Give back an exact copy of the lines in the records below, from the line that has "index dip: (276, 187)" through the line that has "thumb cmc: (186, 180)", and nothing besides.

──────── Records provided ────────

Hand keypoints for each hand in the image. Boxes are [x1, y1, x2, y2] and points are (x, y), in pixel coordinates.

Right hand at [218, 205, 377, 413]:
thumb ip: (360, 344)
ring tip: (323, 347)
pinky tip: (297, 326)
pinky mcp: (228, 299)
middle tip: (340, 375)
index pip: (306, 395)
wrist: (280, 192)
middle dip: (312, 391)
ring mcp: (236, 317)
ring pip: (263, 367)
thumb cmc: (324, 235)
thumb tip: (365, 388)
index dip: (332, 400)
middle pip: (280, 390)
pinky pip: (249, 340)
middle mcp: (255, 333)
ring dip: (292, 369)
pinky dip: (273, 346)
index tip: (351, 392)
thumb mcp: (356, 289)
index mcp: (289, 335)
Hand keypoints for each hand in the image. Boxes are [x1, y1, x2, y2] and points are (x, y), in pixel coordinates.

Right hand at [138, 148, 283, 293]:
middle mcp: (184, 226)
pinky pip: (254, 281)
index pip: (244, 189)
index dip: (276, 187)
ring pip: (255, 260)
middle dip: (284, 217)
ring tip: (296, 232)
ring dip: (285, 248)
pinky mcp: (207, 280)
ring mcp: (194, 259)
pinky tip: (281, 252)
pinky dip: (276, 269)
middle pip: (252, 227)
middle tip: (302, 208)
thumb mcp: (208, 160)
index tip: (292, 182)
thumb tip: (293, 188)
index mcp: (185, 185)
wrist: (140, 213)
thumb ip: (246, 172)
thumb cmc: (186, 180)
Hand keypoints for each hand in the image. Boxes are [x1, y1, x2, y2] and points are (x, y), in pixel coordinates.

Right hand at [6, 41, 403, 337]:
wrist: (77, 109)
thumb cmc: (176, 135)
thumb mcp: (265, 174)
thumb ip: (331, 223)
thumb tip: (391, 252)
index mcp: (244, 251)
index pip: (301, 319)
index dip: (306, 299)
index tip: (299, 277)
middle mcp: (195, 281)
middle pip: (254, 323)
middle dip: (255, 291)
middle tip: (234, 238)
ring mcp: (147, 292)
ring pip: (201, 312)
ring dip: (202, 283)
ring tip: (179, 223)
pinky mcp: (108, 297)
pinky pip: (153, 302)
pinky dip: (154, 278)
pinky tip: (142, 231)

────────

Answer to this exercise:
index dip: (276, 187)
ring pip: (255, 260)
middle dip: (284, 217)
ring tip: (296, 232)
ring dip: (285, 248)
pinky mcp: (207, 280)
ring mcp: (194, 259)
pinky tip: (281, 252)
pinky dip: (276, 269)
middle pip: (252, 227)
middle tip: (302, 208)
thumb mcp: (208, 160)
index tip: (292, 182)
thumb tip: (293, 188)
index mcp: (185, 185)
wrist: (140, 213)
thumb ip: (246, 172)
thumb cmc: (186, 180)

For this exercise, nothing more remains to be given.